* Passage provided
Álvarez turned heads with her 2013 feature debut, “Habi la Extranjera,” a Walter Sales, Hugo Sigman and Lita Stantic production, selected for Berlin’s Panorama and picked up by HBO.

The “Vertientes del Paraná” project will be pitched for the first time ever at the current edition of Los Cabos International Film Festival’s Gabriel Figueroa Film Fund sidebar.

The seven-episode TV drama is inspired by the novel “Chicas muertas,” written by Selva Almada, co-author of the script alongside Álvarez, Alejandro Millán Pastori and Maximiliano Schonfeld.

Set in Villa del Rosario, a 8,000-inhabitant town located on the Argentine coast, the story starts with a car crash, and a woman who believes she glimpses in the passenger seat of the other car a girl who disappeared 15 years ago. She tells her husband, who tells his friends: the news becomes a threat to them all.

Although the synopsis suggests suspense-thriller elements: a missing girl, a mother looking for her, another woman who wants to know the truth, the series especially focus on its denouncing of femicide, a global issue.

“To consider gender violence and its most violent expression that is femicide only as a police case, is not to understand the true dimension of this, which is a social tragedy,” said producer Georgina Baisch, Murillo Cine co-founder.

“We live in a machista culture and those men who believe in the right to kill a woman are an expression of that culture. These men are not weirdos, they are not monsters, they are common men, they are our friends, our brothers, our relatives. And the series is conceived from that place, which is an awkward place because viewers are likely to empathize with those characters, since they could be themselves or people they know.”

She added: “We also choose to narrate from discomfort on purpose: It is the only way to address the problem in its depth and in its enormous complexity. Or at least we aspire to get as close as possible to it. Therefore, the series is not intended as a thriller. It is not an enigma series.”

“Vertientes del Paraná” marks an entry into TV drama production for both Murillo Cine and writer-director Álvarez.

“We believe TV series will allow us to reach a wider audience [than features]. Also, through a TV format we can further develop the story and the characters we want to tell. Also, we think that this series is in line with our films: stories told with an auteur look, projects we are interested in continuing to produce,” Baisch said.

“We seek a narrative force that has the viewer immersed in a fantastic and mysterious universe. We also bet on series of a very high technical quality,” she added.

At The Gabriel Figueroa Film Fund, Murillo Cine is looking for co-producers and potential investors “related to this approach and the way in which we seek to address the issue of gender violence. We are interested in finding possible partners that are aligned with our point of view and understand the complexity of machismo which rocks the social and cultural framework of our society,” Baisch said.

“Vertientes del Paraná” has already completed its bible and has penned the first two drafts of the seven-episode screenplay. Beyond production financing, producers are also looking for support to complete the development stage.

Launched in 2014 by Baisch and Cecilia Salim, Murillo Cine credits take in Agustín Toscano’s The Match Factory-sold “Snatch Thief,”in partnership with Rizoma and Uruguay’s Oriental Features, which played at Cannes 2018 Directors’ Fortnight; plus Sofía Quirós Úbeda’s “Land of Ashes,” a co-production with Costa Rica, Chile and France, sold by Paris’ Totem Films, which screened at this year’s Cannes Critics’ Week.

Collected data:

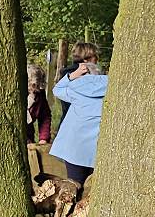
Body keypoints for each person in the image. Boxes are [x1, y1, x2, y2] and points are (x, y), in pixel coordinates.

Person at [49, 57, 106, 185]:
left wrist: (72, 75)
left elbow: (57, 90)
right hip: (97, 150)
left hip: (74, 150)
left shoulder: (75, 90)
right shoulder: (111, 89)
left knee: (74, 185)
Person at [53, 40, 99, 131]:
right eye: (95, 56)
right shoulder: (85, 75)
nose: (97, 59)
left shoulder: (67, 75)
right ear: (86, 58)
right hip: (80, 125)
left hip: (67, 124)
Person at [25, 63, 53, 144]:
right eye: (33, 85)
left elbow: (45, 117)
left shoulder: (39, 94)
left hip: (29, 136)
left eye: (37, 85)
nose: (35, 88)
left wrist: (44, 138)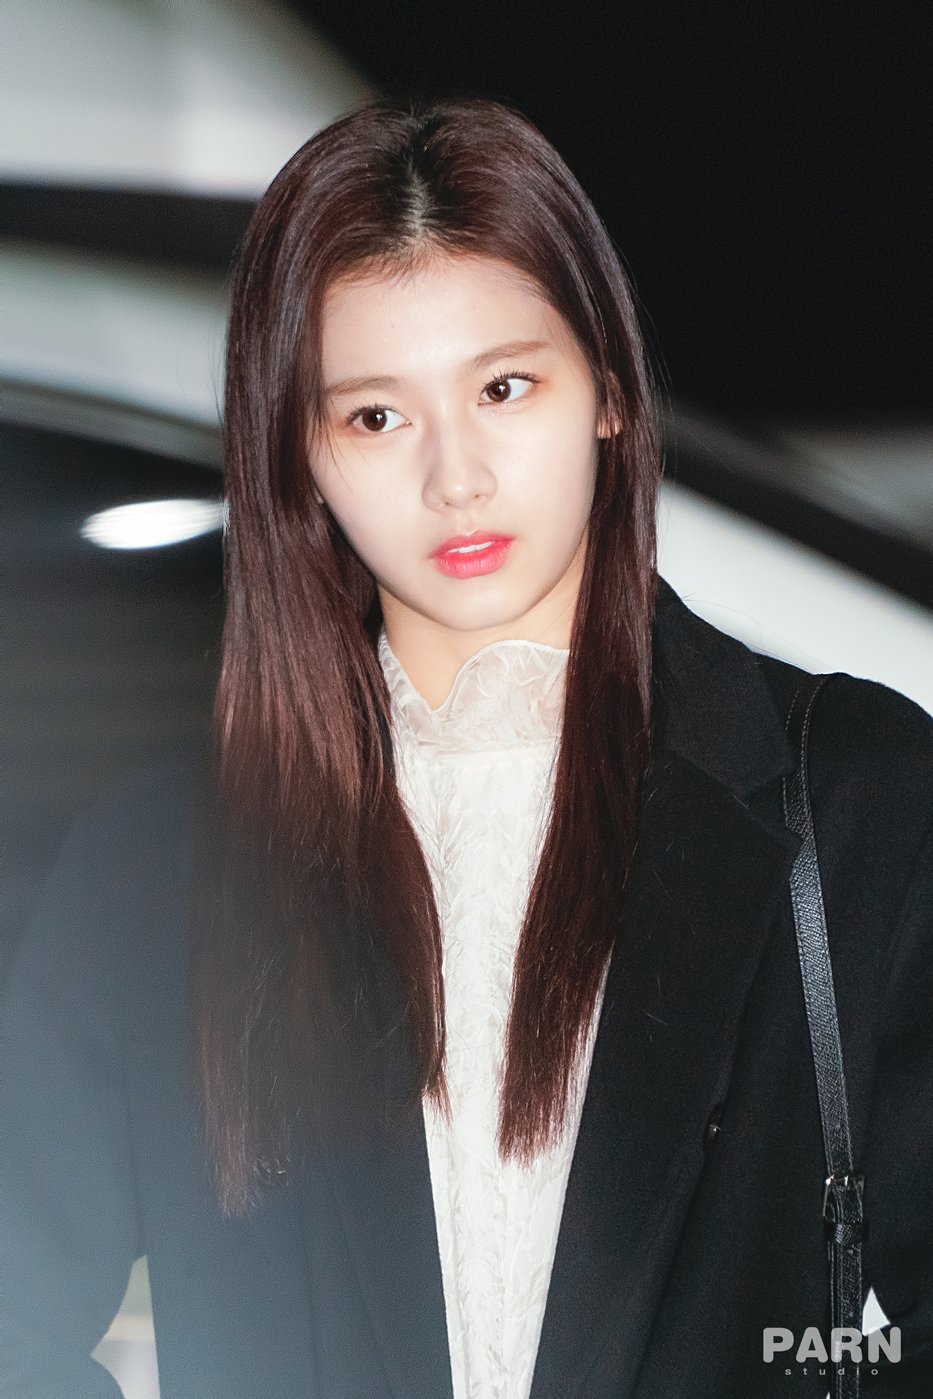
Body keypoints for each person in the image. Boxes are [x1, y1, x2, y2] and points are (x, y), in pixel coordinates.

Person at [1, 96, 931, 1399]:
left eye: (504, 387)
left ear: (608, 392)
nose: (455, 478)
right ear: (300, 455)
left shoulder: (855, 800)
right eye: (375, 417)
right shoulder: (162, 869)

...

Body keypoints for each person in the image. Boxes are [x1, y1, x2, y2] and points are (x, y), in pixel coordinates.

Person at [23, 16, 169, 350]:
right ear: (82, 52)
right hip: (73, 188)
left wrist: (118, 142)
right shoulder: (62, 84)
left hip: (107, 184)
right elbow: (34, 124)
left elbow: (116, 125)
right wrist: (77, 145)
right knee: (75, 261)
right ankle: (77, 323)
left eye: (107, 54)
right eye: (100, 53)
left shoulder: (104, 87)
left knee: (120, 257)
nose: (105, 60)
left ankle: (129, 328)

--

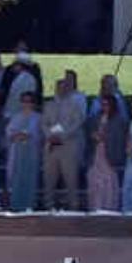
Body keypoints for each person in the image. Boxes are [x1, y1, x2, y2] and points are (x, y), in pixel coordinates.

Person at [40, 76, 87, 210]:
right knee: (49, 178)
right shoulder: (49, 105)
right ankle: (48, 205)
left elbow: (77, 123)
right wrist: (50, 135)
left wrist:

* What you will do
1. Return the part of the article on the "Vertientes del Paraná" series that begins with the words containing "At The Gabriel" and ends with "the development stage.".
2. In the article on the "Vertientes del Paraná" series, why does the producer say the team chose to narrate the story from discomfort? Answer in one to three sentences.

* Answers per task
1.
At The Gabriel Figueroa Film Fund, Murillo Cine is looking for co-producers and potential investors “related to this approach and the way in which we seek to address the issue of gender violence. We are interested in finding possible partners that are aligned with our point of view and understand the complexity of machismo which rocks the social and cultural framework of our society,” Baisch said.

“Vertientes del Paraná” has already completed its bible and has penned the first two drafts of the seven-episode screenplay. Beyond production financing, producers are also looking for support to complete the development stage.

2. Georgina Baisch says narrating from discomfort is the only way to address the problem of gender violence in its depth and enormous complexity. At the least, the team hopes it will bring them as close as possible to that understanding.